### Selected extract
Post by FridayNightLights » Sun Aug 05, 2018 9:52 pm

I've been applying to (federal) clerkships since I knew clerkships were a thing, which was early 2L year. I've sent over 150 applications out with very limited success--I got one interview while I was still in law school. I applied all over the country, to flyover districts, courts in cities with populations of less than 10k, and so on. I'd read article after article about how great clerking was for like 95% of the people who clerked, and I enjoyed my own judicial internship experience, so I knew it was something I wanted to do prior to going to Biglaw.

Alas, it wasn't to be--I wasn't able to secure a clerkship before starting work. But I've kept applying, though not at the same pace, because clerking was still something I wanted to do and I believed would be valuable experience for later in my career. Plus, it'd look very good on the resume for future job applications. But I've been wondering recently if the benefits of clerking now are as significant as they were when I was about graduate law school.

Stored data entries
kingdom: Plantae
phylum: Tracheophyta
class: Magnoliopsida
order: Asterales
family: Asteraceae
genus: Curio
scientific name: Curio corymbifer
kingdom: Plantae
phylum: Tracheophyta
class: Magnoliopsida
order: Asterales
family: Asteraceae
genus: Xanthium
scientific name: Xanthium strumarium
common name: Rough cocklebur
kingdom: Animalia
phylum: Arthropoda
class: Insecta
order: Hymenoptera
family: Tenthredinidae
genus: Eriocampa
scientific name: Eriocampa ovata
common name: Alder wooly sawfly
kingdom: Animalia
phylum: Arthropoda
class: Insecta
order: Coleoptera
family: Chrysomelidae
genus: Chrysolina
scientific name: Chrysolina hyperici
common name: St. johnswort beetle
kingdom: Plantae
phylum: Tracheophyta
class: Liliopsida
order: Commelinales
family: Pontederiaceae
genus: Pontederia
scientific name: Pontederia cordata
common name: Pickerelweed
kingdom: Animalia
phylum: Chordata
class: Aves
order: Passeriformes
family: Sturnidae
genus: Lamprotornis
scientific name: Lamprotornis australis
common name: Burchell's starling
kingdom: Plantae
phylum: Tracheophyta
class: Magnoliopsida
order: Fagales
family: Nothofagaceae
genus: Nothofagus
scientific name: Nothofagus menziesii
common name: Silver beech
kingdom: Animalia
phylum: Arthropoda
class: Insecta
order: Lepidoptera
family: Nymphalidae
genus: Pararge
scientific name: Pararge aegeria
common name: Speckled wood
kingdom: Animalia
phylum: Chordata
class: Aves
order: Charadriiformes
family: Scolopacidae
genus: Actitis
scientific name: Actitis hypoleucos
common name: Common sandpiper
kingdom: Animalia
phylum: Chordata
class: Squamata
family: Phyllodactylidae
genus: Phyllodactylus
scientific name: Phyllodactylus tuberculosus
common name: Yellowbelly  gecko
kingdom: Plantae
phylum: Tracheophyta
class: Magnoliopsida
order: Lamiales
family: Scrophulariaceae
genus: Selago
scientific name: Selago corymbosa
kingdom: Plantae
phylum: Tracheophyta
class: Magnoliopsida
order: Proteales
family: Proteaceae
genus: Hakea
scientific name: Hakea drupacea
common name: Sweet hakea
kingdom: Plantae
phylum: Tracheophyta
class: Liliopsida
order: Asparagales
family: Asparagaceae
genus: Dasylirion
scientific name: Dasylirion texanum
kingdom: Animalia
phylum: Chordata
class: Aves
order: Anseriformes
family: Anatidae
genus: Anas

### Directions
- a) Return the stretch of the clerkship post from "Post by FridayNightLights" through "going to Biglaw.", word for word.
- b) Retype the rows from the line containing "scientific name: Curio corymbifer" through the line containing "genus: Hakea", with no changes.
These rows are unrelated to the clerkship post.

### Solutions
- a)
Post by FridayNightLights » Sun Aug 05, 2018 9:52 pm

I've been applying to (federal) clerkships since I knew clerkships were a thing, which was early 2L year. I've sent over 150 applications out with very limited success--I got one interview while I was still in law school. I applied all over the country, to flyover districts, courts in cities with populations of less than 10k, and so on. I'd read article after article about how great clerking was for like 95% of the people who clerked, and I enjoyed my own judicial internship experience, so I knew it was something I wanted to do prior to going to Biglaw.

- b)
scientific name: Curio corymbifer
kingdom: Plantae
phylum: Tracheophyta
class: Magnoliopsida
order: Asterales
family: Asteraceae
genus: Xanthium
scientific name: Xanthium strumarium
common name: Rough cocklebur
kingdom: Animalia
phylum: Arthropoda
class: Insecta
order: Hymenoptera
family: Tenthredinidae
genus: Eriocampa
scientific name: Eriocampa ovata
common name: Alder wooly sawfly
kingdom: Animalia
phylum: Arthropoda
class: Insecta
order: Coleoptera
family: Chrysomelidae
genus: Chrysolina
scientific name: Chrysolina hyperici
common name: St. johnswort beetle
kingdom: Plantae
phylum: Tracheophyta
class: Liliopsida
order: Commelinales
family: Pontederiaceae
genus: Pontederia
scientific name: Pontederia cordata
common name: Pickerelweed
kingdom: Animalia
phylum: Chordata
class: Aves
order: Passeriformes
family: Sturnidae
genus: Lamprotornis
scientific name: Lamprotornis australis
common name: Burchell's starling
kingdom: Plantae
phylum: Tracheophyta
class: Magnoliopsida
order: Fagales
family: Nothofagaceae
genus: Nothofagus
scientific name: Nothofagus menziesii
common name: Silver beech
kingdom: Animalia
phylum: Arthropoda
class: Insecta
order: Lepidoptera
family: Nymphalidae
genus: Pararge
scientific name: Pararge aegeria
common name: Speckled wood
kingdom: Animalia
phylum: Chordata
class: Aves
order: Charadriiformes
family: Scolopacidae
genus: Actitis
scientific name: Actitis hypoleucos
common name: Common sandpiper
kingdom: Animalia
phylum: Chordata
class: Squamata
family: Phyllodactylidae
genus: Phyllodactylus
scientific name: Phyllodactylus tuberculosus
common name: Yellowbelly  gecko
kingdom: Plantae
phylum: Tracheophyta
class: Magnoliopsida
order: Lamiales
family: Scrophulariaceae
genus: Selago
scientific name: Selago corymbosa
kingdom: Plantae
phylum: Tracheophyta
class: Magnoliopsida
order: Proteales
family: Proteaceae
genus: Hakea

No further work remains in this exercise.